JOHN J. O'SULLIVAN, Magistrate Judge.

THIS MATTER is before the Court on the EEOC's Motion to Strike Improper Lay Opinion and Preclude Consideration for Purposes of Summary Judgment (DE# 41, 4/28/14). Rule 7.1 (c) of the Local Rules for the United States District Court for the Southern District of Florida provides, in pertinent part:

Each party opposing a motion shall serve an opposing memorandum of law no later than fourteen (14) days after service of the motion. Failure to do so may be deemed sufficient cause for granting the motion by default.

S.D. Fla. L.R. 7.1 (c) (emphasis added). The defendant did not file a response to the instant motion and a response was due. Accordingly, it is

ORDERED AND ADJUDGED that the EEOC's Motion to Strike Improper Lay Opinion and Preclude Consideration for Purposes of Summary Judgment (DE# 41, 4/28/14) is GRANTED by default. The grounds for the instant motion are that: (1) the statements at issue are not based on personal knowledge "because neither [affiant] ha[s] any personal knowledge as to Mr. Tarud-saieh's ability to perform as a security guard;" (2) "neither [affiant] assessed Mr. Tarud-saieh individually; rather, their opinion testimony is based solely on their own belief that it would be difficult, or impossible, for any person to perform the job of a security officer without two hands;" (3) FCSS improperly attempts to introduce expert testimony through Mr. Bosque's affidavit; and (4) Mr. Bosque "has not established a foundation for his opinions about the abilities of persons with one arm." EEOC's Motion to Strike Improper Lay Opinion and Preclude Consideration for Purposes of Summary Judgment (DE# 41 at 5-8, 4/28/14) (emphasis in original). The Court will not consider the disputed statements to the extent they seek to establish what Mr. Tarud-saieh can and cannot do and to the extent they improperly seek to introduce expert testimony. However, to the extent that disputed statements concern the tasks of an unarmed security guard, the Court will consider the statements.
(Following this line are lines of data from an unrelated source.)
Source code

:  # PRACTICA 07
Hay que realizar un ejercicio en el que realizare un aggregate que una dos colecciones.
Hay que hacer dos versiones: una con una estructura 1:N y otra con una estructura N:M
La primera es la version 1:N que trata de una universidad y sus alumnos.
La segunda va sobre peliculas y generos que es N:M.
The portions of paragraphs 2, 5, 6, and 111 of the Defendant's Statement of Facts for Which There Exists a Genuine Issue to Be Tried (DE# 31, 2/18/14), paragraph 9 of the Affidavit of German Bosque (DE# 33-2, 2/19/14) and paragraph 6 of the Affidavit of Karen S. Smith-Aioisio (DE# 33-3, 2/19/14) identified in the instant motion are hereby STRICKEN in accordance with this Order.

DONE AND ORDERED.

FootNotes


1. A portion of paragraph 11 that the EEOC seeks to strike states: "[H]e [Bosque] fired him [Mr. Tarud-saieh] because he could not do the job with a prosthetic arm that was purely cosmetic." EEOC's Motion to Strike Improper Lay Opinion and Preclude Consideration for Purposes of Summary Judgment (DE# 41 at 3 n.1, 4/28/14). The "EEOC seeks to exclude this statement and the underlying testimony to the extent that it is offered for the truth of the matter asserted — i.e., that Mr. Tarud-saieh could not perform the job of an unarmed security guard with a prosthetic arm that was purely cosmetic." 19.:. Therefore, this portion of paragraph 11 will be stricken only for that purpose. To the extent, FCSS relies on this statement as its proffered reason for removing Mr. Tarud-saieh from his job post, this statement is not stricken. See Woodruff v. Sch. Bd. of Seminole Cnty. Fla., 304 F. App'x 798 (11th Cir. 2008) (stating that in articulating a legitimate, non-discriminatory reason for the challenged action, "the employer only has the burden of production and need not persuade the court that the proffered reasons actually motivated it").